So... I have made progress towards solving a problem today.
Imagine a node. We label this node as being of "Generation 1". Now, with probability p, this node may generate a new node (the "left child") with generation 2. Independently with probability p, it may generate a new node (the "right child") also with generation 2.
We start in generation 1, and generate all generation 2 nodes. If there are any generation 2 nodes, we generate the generation 3 nodes. If there are any of those, we generate the generation 4 nodes, etc. In doing this, we have randomly generated what is called a
"binary tree".
How deep will the tree be? For any given value of p, there are an infinite number of answers to this question. For nonzero values of p, any depth of tree is possible (but some will be exceedingly unlikely). The function that takes in "a value of p" and "a tree depth" and gives you back "what the probability is that the generated tree will be that depth" is one example of a
discrete probability distribution.
But what function actually describes the probability distribution that results from our randomly- generated trees? I whipped up a computer simulation today that tentatively suggests that this function is the
geometric distribution with parameter 1-2*p (or perhaps (1-p)^2; there's a fuzziness to empirical work like this). Surely, we would expect this to match the first generation or two, but it should get more hairy the further you go... or would it?
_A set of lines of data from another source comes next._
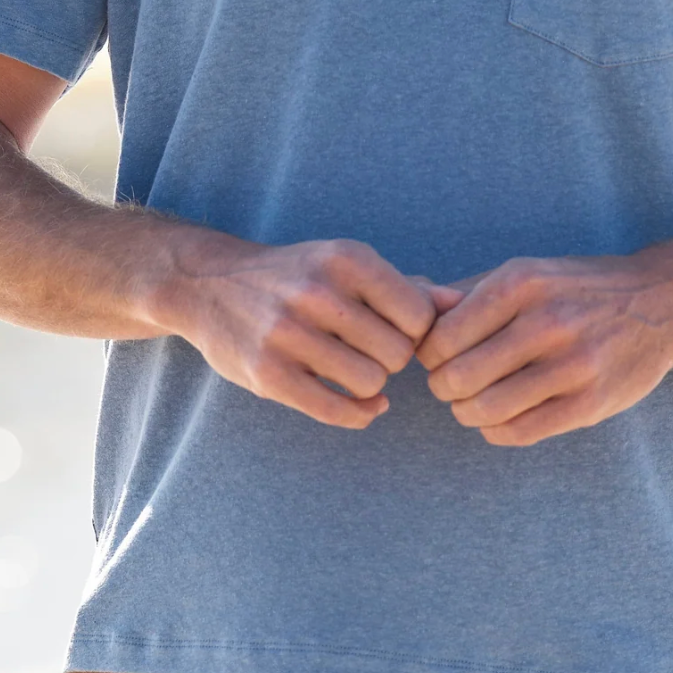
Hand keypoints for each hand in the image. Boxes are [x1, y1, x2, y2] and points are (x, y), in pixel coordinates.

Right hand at [154, 235, 461, 429]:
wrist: (209, 285)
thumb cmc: (296, 275)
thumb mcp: (348, 265)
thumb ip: (407, 287)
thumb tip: (463, 305)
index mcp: (345, 259)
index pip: (418, 314)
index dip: (416, 330)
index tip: (397, 330)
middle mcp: (318, 292)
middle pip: (399, 353)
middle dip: (393, 359)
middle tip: (373, 352)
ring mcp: (289, 335)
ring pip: (371, 382)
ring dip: (372, 384)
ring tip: (356, 369)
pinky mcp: (268, 375)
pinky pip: (337, 410)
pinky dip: (360, 413)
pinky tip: (362, 403)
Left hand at [417, 249, 672, 446]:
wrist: (660, 302)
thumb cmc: (576, 289)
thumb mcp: (525, 274)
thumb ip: (467, 292)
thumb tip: (412, 300)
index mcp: (521, 283)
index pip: (442, 336)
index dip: (428, 354)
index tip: (439, 357)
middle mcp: (546, 321)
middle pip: (457, 376)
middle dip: (443, 388)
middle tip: (452, 385)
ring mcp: (572, 365)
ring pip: (486, 409)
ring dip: (467, 413)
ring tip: (473, 404)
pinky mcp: (590, 402)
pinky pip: (520, 432)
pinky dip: (496, 431)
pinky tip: (499, 419)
I'm going to have this thing run a gajillion trials and record them until I can write some software to fit a curve to the data.
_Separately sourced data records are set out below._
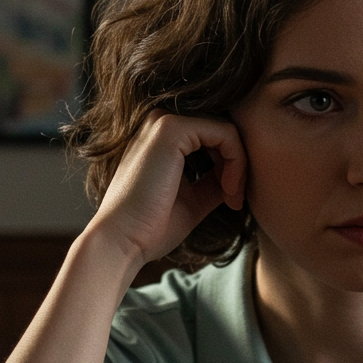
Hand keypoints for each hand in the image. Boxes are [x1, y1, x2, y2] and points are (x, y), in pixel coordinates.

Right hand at [92, 111, 247, 268]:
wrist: (122, 241)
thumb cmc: (151, 227)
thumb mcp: (193, 199)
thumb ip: (214, 182)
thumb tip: (240, 174)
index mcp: (161, 138)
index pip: (213, 138)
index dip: (232, 166)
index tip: (233, 201)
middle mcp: (160, 122)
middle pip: (222, 131)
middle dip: (238, 165)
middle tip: (235, 200)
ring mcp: (163, 121)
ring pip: (227, 130)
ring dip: (239, 164)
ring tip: (233, 197)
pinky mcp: (171, 128)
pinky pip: (225, 132)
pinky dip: (236, 161)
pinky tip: (229, 189)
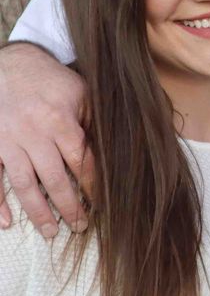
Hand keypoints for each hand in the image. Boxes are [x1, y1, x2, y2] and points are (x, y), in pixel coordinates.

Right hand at [0, 43, 92, 235]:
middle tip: (80, 227)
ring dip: (38, 211)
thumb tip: (113, 151)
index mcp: (61, 122)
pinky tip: (6, 222)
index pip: (82, 163)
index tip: (102, 206)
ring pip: (24, 184)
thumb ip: (92, 121)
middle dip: (69, 207)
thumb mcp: (80, 92)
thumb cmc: (51, 80)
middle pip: (54, 179)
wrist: (9, 63)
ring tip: (50, 232)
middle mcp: (33, 134)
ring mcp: (7, 141)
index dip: (92, 187)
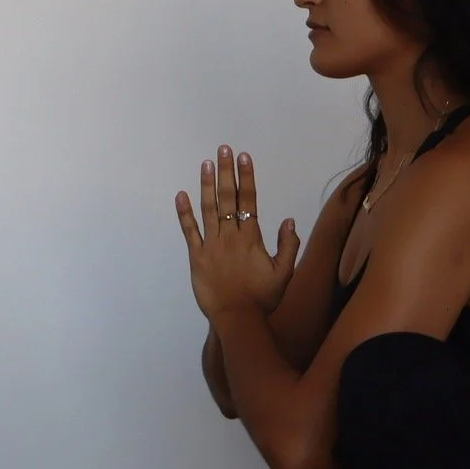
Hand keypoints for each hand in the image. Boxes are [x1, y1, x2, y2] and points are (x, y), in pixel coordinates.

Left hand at [175, 145, 297, 319]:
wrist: (237, 319)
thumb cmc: (262, 298)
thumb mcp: (284, 273)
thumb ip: (288, 246)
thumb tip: (289, 221)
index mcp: (251, 238)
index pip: (249, 201)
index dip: (247, 177)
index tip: (244, 157)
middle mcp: (230, 236)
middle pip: (228, 199)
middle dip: (227, 172)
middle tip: (223, 149)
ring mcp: (211, 245)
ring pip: (209, 210)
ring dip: (207, 185)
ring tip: (206, 164)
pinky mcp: (196, 257)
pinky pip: (189, 232)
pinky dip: (184, 214)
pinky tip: (180, 195)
One little thing to note: this problem can be described in a very interesting way seemingly unrelated to binary trees.
It would be natural for a programmer to get distracted by the specific structure of the generated binary trees, but the structure is almost irrelevant. As the tree grows, all that matters is the number of nodes in the latest generation. This number can be modeled by a strange sort of
recurrence relation:
If N(g) is the number of nodes in generation g, then N(g+1) is a random variable distributed as Binomial(2*N(g),p).
My computer simulation actually does its work using this simplification. Now, my current method for generating Binomial random numbers is kind of slow, but once I implement a very fast method, I'll be able to look at what happens when p is in the neighborhood of 0.5 (or greater).